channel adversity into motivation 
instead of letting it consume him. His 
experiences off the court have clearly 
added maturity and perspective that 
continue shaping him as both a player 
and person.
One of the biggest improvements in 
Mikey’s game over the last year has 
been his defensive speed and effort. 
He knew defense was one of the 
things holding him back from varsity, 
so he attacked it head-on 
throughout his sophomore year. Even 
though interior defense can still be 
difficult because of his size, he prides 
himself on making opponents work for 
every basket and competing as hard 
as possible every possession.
- - - - -
> **What is required**: Repeat the whole listing exactly, line for line.

> **Written response**:
channel adversity into motivation 
instead of letting it consume him. His 
experiences off the court have clearly 
added maturity and perspective that 
continue shaping him as both a player 
and person.
One of the biggest improvements in 
Mikey’s game over the last year has 
been his defensive speed and effort. 
He knew defense was one of the 
things holding him back from varsity, 
so he attacked it head-on 
throughout his sophomore year. Even 
though interior defense can still be 
difficult because of his size, he prides 
himself on making opponents work for 
every basket and competing as hard 
as possible every possession.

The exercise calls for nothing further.